Свет померк. Я увидела, как это бывает на самом деле. НЕ фигурально говоря. Билли Пилигрим, Певчий Дрозд, Маленький Принц, Теофил Норт — все они умерли в этот момент. Такие дела.
— Тебе покажется, что я умираю, но это неправда, — услышала я голос кого-то из них, не разобрала, кого именно. — И когда ты утешишься (в конце концов всегда утешаются), ты будешь рад, что знал меня когда-то.

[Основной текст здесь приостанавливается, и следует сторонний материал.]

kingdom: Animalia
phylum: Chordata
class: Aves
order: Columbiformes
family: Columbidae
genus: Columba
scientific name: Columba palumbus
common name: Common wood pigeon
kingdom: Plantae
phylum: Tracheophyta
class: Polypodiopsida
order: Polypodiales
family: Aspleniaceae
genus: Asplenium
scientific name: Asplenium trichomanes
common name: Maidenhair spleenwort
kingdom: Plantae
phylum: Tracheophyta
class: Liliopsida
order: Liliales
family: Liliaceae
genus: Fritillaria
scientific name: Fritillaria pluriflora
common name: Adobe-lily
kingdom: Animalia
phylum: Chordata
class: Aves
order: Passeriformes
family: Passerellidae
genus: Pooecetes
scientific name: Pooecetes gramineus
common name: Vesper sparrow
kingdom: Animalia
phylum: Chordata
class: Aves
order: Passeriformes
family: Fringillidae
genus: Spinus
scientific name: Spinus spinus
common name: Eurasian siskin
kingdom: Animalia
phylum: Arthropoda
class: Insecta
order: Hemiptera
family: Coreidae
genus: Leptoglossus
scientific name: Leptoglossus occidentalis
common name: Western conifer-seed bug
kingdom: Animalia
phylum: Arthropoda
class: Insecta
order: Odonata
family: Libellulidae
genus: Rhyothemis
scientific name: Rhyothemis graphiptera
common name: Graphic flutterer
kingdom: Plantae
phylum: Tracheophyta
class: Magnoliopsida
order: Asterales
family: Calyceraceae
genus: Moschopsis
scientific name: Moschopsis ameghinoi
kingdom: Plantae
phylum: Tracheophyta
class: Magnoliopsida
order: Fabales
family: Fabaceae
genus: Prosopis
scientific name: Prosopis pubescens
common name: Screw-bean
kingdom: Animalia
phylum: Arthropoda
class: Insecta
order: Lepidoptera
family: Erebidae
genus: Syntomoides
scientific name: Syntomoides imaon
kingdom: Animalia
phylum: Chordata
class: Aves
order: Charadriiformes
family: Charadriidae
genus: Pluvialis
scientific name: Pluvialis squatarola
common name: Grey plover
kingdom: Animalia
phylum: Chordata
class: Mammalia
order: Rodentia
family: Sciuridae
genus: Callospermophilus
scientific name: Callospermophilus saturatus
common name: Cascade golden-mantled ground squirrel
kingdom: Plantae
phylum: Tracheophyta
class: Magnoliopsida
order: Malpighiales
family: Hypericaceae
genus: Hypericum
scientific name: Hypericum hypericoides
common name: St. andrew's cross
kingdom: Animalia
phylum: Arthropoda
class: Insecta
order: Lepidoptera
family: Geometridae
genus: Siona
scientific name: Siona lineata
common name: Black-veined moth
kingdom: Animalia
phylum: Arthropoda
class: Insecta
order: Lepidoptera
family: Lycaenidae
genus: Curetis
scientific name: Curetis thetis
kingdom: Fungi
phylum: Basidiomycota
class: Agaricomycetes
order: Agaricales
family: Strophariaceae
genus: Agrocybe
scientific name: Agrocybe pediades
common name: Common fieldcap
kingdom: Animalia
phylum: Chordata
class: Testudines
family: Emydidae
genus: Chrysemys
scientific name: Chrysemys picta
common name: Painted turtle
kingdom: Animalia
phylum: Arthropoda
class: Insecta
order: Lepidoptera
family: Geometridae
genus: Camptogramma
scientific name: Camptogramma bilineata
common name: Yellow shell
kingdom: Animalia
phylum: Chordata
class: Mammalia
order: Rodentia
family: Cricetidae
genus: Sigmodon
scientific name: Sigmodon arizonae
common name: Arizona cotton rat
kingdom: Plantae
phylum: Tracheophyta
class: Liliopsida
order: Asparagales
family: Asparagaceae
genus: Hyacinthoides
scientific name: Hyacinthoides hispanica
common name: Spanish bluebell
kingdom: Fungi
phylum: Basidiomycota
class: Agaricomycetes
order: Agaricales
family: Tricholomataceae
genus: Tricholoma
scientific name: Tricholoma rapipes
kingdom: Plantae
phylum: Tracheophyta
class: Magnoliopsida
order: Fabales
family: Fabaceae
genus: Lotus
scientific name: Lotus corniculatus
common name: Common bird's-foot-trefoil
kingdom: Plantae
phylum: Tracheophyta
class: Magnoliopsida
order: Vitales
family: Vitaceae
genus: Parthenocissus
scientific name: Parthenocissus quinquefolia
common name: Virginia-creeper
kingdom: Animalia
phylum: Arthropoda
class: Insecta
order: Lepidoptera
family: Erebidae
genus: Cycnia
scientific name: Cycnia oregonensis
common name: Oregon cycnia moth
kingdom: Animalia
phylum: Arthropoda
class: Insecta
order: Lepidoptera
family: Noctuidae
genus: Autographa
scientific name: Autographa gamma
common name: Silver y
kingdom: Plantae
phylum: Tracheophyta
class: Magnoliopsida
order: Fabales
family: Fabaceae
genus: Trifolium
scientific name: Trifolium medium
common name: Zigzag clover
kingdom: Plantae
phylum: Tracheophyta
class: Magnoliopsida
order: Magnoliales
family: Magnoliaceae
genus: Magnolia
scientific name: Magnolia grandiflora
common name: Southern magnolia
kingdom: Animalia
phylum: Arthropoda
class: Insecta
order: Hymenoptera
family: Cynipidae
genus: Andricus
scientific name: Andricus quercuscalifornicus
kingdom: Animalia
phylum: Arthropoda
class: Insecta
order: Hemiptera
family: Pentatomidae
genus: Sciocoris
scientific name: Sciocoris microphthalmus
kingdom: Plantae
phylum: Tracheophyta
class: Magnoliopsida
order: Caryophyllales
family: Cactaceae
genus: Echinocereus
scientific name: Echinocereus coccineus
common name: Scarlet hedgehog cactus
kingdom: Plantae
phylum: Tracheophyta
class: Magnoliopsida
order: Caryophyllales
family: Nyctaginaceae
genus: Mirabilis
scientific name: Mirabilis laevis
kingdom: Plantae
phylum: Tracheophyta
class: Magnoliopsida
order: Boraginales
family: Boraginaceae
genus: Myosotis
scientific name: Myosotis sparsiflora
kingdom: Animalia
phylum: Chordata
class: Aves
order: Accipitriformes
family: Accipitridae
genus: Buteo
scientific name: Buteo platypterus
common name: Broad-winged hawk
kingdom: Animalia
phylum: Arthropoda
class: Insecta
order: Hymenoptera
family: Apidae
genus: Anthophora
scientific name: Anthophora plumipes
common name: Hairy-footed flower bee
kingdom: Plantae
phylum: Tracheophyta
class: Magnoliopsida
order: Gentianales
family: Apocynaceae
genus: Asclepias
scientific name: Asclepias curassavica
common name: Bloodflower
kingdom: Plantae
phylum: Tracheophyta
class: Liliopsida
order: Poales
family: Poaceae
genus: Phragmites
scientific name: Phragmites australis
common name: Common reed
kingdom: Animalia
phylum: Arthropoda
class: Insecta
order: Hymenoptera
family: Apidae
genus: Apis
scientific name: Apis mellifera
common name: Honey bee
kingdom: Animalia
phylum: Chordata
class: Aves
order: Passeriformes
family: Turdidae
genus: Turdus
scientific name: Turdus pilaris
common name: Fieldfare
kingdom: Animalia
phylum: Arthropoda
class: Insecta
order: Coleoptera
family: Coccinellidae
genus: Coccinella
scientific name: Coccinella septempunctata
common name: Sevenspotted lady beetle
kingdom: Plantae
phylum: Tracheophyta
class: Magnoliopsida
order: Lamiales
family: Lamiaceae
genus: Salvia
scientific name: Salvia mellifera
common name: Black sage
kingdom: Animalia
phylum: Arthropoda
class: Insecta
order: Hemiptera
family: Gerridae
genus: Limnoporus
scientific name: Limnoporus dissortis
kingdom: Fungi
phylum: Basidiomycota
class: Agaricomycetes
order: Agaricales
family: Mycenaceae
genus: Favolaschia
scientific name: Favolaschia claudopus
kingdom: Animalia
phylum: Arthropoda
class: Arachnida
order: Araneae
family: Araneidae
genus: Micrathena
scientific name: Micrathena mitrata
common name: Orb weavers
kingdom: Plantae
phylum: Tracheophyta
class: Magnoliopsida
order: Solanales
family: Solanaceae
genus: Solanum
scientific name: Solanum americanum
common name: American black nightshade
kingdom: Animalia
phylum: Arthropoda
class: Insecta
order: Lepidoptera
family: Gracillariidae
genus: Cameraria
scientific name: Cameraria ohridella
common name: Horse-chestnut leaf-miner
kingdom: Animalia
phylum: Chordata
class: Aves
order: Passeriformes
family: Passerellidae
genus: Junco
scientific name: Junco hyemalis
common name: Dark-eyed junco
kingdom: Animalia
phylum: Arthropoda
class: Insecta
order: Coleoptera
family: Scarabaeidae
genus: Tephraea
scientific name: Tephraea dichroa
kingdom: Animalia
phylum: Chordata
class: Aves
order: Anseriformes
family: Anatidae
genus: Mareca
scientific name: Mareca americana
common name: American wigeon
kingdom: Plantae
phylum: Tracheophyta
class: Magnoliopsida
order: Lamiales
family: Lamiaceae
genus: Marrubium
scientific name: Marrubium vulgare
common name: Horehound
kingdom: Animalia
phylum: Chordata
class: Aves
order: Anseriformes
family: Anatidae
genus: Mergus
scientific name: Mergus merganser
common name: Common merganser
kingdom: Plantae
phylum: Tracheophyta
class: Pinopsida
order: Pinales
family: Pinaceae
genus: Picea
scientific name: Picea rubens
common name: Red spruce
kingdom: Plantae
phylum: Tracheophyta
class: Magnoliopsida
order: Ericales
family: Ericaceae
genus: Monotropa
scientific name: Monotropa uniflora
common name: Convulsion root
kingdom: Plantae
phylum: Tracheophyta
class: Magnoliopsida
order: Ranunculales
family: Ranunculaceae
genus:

Но эта история еще не окончена.
Слышь, Андрюха, я буду упорно штудировать всякие духоборческие книги, чтобы, в конце концов, оказаться, по крайней мере, поблизости от той тусовки, где можно встретиться с тобой. Хотя ты сам ничем подобным себя тут не утруждал, спокойно обходясь поэтом Юрием Левитанским, подаренным тебе и мне в свое время Серегой Седовым.
Твой томик Левитанского — один из наших трех — дала тебе с собой твоя жена Ленка в комплекте с перочинным ножом и флягой на всякий пожарный случай, в ту дальнюю дорогу, где один Бог знает, что может пригодиться.